Limb landmark coordinates
============

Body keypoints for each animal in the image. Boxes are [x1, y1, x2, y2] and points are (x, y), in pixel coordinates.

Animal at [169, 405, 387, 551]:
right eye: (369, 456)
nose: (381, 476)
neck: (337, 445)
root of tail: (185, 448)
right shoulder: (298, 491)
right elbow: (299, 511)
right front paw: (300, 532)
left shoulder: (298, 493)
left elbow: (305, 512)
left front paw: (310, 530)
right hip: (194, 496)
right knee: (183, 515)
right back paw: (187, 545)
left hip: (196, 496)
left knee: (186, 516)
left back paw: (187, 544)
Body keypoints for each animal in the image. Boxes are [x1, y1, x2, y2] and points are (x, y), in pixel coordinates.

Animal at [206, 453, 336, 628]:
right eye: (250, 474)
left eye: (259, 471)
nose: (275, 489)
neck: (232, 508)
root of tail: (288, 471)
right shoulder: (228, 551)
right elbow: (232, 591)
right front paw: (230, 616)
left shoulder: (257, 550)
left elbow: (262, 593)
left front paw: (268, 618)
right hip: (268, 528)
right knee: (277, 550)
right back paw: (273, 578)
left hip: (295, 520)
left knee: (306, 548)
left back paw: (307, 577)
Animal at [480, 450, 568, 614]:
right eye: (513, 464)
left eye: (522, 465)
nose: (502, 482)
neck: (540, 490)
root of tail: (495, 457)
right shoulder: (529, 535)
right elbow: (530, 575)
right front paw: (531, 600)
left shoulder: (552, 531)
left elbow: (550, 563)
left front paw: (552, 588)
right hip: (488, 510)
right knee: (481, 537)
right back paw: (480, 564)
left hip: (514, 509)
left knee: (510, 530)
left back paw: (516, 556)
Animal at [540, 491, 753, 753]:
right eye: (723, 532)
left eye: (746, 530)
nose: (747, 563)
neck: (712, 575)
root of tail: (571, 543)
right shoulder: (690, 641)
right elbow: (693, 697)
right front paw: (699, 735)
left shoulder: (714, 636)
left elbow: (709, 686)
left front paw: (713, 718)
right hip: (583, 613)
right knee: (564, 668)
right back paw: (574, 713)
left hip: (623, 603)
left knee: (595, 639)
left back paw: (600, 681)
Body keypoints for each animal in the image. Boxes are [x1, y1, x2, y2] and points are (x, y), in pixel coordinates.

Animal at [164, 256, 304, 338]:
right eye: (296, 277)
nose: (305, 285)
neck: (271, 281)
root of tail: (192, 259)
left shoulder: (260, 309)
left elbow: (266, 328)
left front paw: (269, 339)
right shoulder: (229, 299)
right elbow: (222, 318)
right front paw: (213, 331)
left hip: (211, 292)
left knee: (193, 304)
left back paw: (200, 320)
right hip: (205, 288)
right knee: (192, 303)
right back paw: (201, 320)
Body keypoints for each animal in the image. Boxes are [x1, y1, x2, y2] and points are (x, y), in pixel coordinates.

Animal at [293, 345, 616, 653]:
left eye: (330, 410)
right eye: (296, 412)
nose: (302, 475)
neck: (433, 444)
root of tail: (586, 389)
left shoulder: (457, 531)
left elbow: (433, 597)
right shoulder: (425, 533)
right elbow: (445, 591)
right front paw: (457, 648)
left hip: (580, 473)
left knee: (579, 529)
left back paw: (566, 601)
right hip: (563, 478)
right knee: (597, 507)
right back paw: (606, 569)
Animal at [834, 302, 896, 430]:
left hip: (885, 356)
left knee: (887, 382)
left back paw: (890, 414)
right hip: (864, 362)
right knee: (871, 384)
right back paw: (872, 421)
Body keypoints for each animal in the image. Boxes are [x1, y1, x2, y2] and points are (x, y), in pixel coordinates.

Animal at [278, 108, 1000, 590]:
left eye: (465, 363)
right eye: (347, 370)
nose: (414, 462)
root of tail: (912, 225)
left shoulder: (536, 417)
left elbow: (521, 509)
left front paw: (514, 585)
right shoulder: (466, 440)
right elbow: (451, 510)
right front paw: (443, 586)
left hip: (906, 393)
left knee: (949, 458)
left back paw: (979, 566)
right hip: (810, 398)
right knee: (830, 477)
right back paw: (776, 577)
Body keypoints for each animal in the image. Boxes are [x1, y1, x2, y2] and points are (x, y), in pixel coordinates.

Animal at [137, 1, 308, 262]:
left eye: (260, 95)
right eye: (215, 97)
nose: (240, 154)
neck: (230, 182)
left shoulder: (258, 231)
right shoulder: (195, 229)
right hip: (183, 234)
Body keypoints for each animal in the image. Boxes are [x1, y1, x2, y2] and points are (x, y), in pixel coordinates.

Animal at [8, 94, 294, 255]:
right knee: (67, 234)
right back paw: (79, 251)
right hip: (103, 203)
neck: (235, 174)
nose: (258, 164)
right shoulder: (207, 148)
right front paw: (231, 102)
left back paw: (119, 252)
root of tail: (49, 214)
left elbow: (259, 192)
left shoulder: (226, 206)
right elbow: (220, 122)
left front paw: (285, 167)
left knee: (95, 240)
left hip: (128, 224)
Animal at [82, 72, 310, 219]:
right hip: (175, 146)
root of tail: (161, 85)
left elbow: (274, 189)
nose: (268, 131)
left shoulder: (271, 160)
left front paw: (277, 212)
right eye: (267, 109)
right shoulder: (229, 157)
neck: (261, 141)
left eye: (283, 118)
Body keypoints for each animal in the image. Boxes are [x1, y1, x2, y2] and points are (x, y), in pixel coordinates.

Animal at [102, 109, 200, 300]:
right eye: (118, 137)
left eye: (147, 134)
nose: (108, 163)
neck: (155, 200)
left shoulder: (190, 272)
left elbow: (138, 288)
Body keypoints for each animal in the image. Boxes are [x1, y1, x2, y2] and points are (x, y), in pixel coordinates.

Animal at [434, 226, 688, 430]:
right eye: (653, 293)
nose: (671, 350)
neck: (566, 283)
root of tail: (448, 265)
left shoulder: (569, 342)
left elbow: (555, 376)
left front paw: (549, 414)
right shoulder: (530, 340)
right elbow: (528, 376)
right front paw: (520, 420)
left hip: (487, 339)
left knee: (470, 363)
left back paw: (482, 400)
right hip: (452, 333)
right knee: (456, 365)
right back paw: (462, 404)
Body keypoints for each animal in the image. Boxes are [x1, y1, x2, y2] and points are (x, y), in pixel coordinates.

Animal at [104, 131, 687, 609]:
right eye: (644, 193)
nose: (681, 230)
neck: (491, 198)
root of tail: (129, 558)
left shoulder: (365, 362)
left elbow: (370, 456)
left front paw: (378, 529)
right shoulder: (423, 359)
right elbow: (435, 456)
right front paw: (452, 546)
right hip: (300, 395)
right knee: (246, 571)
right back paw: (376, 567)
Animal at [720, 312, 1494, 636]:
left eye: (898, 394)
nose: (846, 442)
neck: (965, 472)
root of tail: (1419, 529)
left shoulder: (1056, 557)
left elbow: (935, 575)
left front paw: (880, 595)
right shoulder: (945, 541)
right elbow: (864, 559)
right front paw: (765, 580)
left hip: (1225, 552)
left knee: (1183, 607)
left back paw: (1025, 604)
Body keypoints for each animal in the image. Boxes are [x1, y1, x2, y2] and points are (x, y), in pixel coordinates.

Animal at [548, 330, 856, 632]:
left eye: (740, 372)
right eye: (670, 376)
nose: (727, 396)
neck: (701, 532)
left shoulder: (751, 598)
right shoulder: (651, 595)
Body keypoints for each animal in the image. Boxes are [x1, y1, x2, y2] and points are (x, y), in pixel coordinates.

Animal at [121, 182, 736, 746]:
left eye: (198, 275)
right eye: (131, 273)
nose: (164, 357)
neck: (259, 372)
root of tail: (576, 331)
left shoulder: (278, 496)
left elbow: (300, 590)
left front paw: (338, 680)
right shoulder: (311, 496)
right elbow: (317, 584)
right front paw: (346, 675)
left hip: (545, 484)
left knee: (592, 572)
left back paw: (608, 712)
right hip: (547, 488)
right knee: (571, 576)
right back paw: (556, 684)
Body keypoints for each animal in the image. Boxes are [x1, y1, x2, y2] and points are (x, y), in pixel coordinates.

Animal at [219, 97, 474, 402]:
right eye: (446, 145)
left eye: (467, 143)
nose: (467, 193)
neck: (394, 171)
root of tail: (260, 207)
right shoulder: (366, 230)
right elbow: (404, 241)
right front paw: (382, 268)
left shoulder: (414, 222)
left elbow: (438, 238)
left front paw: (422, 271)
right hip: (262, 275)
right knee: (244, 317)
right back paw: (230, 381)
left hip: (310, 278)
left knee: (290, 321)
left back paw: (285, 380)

============

= Instructions to follow =
Return only the part of the records above that opens with the line containing "right back paw: (462, 404)" and closes with the line containing "right eye: (446, 145)", ends included.

= Result for this task =
right back paw: (462, 404)
Body keypoints for each animal in the image. Boxes are [x1, y1, x2, y2] and points are (x, y), in pixel coordinates.

Animal at [104, 131, 687, 609]:
right eye: (644, 193)
nose: (681, 230)
neck: (491, 198)
root of tail: (129, 558)
left shoulder: (365, 362)
left elbow: (370, 456)
left front paw: (378, 529)
right shoulder: (423, 359)
right elbow: (435, 456)
right front paw: (452, 546)
right hip: (300, 395)
right knee: (246, 571)
right back paw: (376, 567)
Animal at [720, 312, 1494, 636]:
left eye: (898, 394)
nose: (846, 442)
neck: (965, 472)
root of tail: (1419, 529)
left shoulder: (1056, 557)
left elbow: (935, 575)
left front paw: (880, 595)
right shoulder: (945, 541)
right elbow: (864, 559)
right front paw: (765, 580)
left hip: (1225, 552)
left knee: (1183, 607)
left back paw: (1025, 604)
Body keypoints for each animal in the image. Boxes are [x1, y1, x2, y2] and points are (x, y), in pixel coordinates.

Animal at [548, 330, 856, 632]:
left eye: (740, 372)
right eye: (670, 376)
nose: (727, 396)
neck: (701, 532)
left shoulder: (751, 598)
right shoulder: (651, 595)
Body keypoints for each animal in the image. Boxes are [x1, y1, x2, y2] and points are (x, y), in pixel coordinates.

Animal at [121, 182, 736, 746]:
left eye: (198, 275)
right eye: (131, 273)
nose: (164, 357)
neck: (259, 372)
root of tail: (576, 331)
left shoulder: (278, 496)
left elbow: (300, 590)
left front paw: (338, 680)
right shoulder: (311, 496)
right elbow: (317, 584)
right front paw: (346, 675)
left hip: (545, 484)
left knee: (592, 572)
left back paw: (608, 712)
right hip: (547, 488)
right knee: (571, 576)
right back paw: (556, 684)
Body keypoints for each animal in the image. Boxes are [x1, y1, x2, y2] and points are (x, y), in pixel coordinates.

Animal at [219, 97, 474, 402]:
right eye: (446, 145)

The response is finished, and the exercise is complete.